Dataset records

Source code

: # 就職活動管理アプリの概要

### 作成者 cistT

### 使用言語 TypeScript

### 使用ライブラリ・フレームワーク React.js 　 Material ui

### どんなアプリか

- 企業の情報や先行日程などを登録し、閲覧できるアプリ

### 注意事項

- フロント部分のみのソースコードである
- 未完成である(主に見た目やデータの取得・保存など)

Work to complete: Would you write out each entry precisely as it is given?

Solution to the exercise:
Source code

: # 就職活動管理アプリの概要

### 作成者 cistT

### 使用言語 TypeScript

### 使用ライブラリ・フレームワーク React.js 　 Material ui

### どんなアプリか

- 企業の情報や先行日程などを登録し、閲覧できるアプリ

### 注意事項

- フロント部分のみのソースコードである
- 未完成である(主に見た目やデータの取得・保存など)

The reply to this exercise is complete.